Gama-aminobütirik asit (GABA) , bir sinyalin bir hücreden diğerine iletimini bloke etmek için bir negatif geri besleme sistemi boyunca hareket eden bir inhibitör nörotransmiterdir. Uyarımı beyinde dengelemek önemlidir. Benzodiazepinler (anti-anksiyete ilaçlar), beynin GABA reseptörleri üzerinde bir gevşeme durumunu indükler.

Birlikte Çalışan Nöronlar ve Nörotransmiterler

Bir beyin hücresi duyusal bilgiyi aldığında, aksonu akson terminaline kimyasal habercilerin (nörotransmiterler) depolandığı elektriksel bir itkiyi ateşler. Bu, bu kimyasal habercilerin, nöron ile alıcı nöron arasındaki küçük bir boşluk olan sinaptik yarıklığa salınmasını tetikler.

Haberci sinaptik yarık boyunca yolculuğunu yaparken, bazı şeyler olabilir:

  1. Haberci, bir reseptörün hedef reseptörüne ulaşmadan önce bir enzim tarafından parçalanabilir ve bozulabilir.
  2. Haberci bir geri alma mekanizması vasıtasıyla akson terminaline geri nakledilebilir ve gelecekteki kullanım için devre dışı bırakılabilir veya geri dönüştürülebilir.
  3. Haberci, komşu bir hücrede bir reseptöre (dendrite) bağlanabilir ve mesajının teslimini tamamlayabilir. Mesaj daha sonra diğer komşu hücrelerin dendritlerine iletilebilir. Ancak, alıcı hücre, daha fazla nörotransmittere ihtiyaç olmadığını belirlerse, mesajı iletmeyecektir. Haberci, daha sonra, tekrar devre dışı bırakılana veya geri alma mekanizması tarafından akson terminaline geri dönene kadar mesajının başka bir alıcısını bulmaya devam edecektir.

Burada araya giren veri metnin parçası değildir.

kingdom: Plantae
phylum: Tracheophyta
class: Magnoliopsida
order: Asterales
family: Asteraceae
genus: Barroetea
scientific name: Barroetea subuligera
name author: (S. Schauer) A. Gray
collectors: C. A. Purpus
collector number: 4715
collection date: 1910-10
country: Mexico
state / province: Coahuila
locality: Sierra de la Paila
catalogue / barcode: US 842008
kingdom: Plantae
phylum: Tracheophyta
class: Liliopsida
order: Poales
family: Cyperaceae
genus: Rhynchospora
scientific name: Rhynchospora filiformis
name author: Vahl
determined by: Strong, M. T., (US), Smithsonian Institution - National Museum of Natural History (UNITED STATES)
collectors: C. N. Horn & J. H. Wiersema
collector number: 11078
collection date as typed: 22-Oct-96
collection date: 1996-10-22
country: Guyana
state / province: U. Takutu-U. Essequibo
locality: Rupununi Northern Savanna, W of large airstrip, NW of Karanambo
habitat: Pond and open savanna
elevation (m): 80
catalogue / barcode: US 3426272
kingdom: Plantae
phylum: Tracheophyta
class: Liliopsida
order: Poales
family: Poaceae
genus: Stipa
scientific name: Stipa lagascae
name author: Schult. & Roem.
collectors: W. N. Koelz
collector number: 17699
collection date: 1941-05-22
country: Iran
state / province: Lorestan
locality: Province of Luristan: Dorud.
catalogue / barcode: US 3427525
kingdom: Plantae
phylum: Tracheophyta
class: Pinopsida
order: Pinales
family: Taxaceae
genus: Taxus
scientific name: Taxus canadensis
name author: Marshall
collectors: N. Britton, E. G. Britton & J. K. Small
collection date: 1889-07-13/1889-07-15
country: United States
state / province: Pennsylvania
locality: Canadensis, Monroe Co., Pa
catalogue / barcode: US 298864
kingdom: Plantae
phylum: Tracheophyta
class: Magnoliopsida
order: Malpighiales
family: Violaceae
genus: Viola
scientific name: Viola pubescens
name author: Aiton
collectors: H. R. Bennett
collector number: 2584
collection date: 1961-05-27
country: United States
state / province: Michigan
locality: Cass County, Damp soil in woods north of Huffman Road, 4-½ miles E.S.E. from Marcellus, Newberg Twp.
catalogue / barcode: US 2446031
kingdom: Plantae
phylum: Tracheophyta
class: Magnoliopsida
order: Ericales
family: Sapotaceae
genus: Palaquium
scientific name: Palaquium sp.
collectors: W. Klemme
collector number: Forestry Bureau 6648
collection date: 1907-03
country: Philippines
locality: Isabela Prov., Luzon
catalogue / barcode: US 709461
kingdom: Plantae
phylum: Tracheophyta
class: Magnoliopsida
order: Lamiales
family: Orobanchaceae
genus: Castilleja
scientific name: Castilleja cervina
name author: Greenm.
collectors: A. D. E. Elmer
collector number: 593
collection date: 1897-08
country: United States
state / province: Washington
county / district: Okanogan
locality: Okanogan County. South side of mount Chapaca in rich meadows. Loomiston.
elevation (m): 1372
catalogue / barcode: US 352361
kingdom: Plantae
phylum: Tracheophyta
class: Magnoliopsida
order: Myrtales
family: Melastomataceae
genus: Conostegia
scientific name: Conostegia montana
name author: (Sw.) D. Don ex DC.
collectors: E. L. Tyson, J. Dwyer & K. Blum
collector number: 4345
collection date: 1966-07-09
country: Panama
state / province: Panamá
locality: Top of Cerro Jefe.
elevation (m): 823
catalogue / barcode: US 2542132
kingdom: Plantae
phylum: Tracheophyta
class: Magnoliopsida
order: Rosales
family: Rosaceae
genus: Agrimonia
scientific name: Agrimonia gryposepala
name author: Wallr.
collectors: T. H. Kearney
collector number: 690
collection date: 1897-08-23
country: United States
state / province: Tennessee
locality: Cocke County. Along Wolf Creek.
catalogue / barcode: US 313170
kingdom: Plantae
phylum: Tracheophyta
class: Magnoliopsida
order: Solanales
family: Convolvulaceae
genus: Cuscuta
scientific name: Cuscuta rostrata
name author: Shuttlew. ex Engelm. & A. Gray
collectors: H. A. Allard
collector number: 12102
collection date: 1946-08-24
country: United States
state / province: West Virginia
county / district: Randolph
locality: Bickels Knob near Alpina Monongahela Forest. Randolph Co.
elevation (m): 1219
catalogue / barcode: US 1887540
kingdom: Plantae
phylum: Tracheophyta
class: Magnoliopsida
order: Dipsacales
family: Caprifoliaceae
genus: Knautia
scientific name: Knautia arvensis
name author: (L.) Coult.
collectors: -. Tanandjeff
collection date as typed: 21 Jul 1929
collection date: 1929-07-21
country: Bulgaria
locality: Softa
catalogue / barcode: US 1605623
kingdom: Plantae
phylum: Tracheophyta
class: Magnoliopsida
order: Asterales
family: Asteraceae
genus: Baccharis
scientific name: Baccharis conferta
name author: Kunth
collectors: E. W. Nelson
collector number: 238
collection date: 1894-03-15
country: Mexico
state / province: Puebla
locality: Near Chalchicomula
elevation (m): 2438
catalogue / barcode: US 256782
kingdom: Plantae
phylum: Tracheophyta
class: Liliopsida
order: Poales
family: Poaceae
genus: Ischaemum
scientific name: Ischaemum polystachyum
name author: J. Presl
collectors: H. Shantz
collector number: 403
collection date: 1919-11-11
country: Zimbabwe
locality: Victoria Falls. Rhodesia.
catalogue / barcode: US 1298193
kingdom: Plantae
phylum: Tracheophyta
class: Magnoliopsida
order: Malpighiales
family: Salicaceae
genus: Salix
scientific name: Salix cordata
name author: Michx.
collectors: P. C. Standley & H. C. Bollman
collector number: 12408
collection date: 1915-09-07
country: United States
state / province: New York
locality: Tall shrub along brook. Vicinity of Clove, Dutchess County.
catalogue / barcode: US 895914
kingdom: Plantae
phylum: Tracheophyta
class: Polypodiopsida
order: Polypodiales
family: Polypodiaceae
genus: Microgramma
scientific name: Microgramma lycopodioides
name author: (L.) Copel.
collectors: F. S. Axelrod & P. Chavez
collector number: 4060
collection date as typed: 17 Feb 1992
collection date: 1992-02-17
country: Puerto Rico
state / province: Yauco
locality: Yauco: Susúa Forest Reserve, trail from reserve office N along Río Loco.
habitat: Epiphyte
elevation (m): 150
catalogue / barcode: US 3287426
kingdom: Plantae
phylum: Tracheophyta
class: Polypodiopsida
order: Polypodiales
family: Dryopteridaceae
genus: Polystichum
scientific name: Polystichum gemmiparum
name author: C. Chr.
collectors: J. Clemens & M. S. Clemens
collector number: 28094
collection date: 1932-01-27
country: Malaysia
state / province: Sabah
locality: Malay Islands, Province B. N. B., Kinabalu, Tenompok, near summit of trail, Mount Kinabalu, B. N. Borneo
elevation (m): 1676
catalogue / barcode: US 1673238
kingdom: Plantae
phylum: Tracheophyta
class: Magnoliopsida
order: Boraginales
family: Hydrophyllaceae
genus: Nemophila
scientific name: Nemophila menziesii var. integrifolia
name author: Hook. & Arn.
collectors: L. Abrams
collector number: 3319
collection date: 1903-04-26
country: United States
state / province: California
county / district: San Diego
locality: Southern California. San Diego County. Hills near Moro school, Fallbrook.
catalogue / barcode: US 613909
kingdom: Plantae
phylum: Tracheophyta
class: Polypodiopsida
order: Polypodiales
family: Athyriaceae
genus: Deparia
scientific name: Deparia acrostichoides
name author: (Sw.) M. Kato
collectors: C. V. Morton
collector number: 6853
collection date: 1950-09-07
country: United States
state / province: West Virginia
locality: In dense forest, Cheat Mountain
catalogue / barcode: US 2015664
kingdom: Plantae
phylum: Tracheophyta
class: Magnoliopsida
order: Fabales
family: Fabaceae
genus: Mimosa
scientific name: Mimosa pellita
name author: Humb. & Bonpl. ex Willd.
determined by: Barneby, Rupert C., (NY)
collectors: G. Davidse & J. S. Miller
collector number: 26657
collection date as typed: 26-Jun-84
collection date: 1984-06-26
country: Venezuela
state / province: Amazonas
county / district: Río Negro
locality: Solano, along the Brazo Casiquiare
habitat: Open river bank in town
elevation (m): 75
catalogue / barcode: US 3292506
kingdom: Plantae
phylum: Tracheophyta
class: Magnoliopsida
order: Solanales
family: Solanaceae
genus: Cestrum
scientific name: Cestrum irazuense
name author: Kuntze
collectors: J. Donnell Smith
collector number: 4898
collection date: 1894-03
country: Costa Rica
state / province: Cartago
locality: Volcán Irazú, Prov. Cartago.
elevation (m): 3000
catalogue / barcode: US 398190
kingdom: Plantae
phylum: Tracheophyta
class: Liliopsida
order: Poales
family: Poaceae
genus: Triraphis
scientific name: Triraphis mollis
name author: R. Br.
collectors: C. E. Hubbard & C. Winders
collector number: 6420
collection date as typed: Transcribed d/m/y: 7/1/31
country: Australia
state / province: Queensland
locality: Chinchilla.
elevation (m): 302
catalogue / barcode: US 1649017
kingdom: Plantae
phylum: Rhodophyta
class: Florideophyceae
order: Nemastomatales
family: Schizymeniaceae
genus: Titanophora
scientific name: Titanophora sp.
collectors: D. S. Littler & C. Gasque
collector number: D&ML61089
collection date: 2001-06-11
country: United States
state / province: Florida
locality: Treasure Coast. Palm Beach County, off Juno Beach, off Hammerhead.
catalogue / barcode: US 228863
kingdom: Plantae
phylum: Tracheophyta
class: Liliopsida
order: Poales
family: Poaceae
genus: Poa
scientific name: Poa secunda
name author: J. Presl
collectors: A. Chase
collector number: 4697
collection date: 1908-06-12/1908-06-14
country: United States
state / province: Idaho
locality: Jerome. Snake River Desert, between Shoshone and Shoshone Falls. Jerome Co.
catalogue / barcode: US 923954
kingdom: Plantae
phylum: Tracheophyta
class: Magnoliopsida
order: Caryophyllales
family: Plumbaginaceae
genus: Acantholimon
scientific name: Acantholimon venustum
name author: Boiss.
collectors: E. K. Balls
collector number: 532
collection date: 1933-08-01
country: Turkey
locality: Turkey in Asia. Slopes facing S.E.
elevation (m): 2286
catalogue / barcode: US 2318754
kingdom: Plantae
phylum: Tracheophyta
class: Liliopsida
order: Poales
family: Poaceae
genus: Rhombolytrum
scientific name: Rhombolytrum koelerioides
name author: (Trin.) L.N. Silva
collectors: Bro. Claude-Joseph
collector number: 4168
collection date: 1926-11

En iyi beyin fonksiyonu için, nörotransmiterler dikkatle dengelenmeli ve orkestralanmalıdır. Genellikle birbirleriyle bağlantılıdırlar ve doğru işlev için birbirlerine güvenirler. Örneğin, gevşemeye neden olan nörotransmitter GABA, sadece yeterli miktarlarda serotonin ile düzgün şekilde işlev görebilir. Panik bozukluğu da dahil olmak üzere birçok psikolojik rahatsızlık, düşük kalitede veya belirli nörotransmitterlerin veya nöron reseptör bölgelerinin düşük miktarlarının, bir nörotransmitterin çok fazla salınmasının veya nöronun geri alım mekanizmalarının bozulmasının sonucu olabilir.

Kaynaklar:

> Çocuklarda, Ergenlerde ve Yetişkinlerde Antidepresan Kullanımı. Ürün Etiketlemede Revizyonlar. 02 Mayıs 2007 ABD Gıda ve İlaç İdaresi.

> Kaplan MD, Harold I. > ve > Sadock MD, Benjamin J. Psikiyatri Dergisi, Sekizinci Baskı 1998 Baltimore: Williams & Wilkins.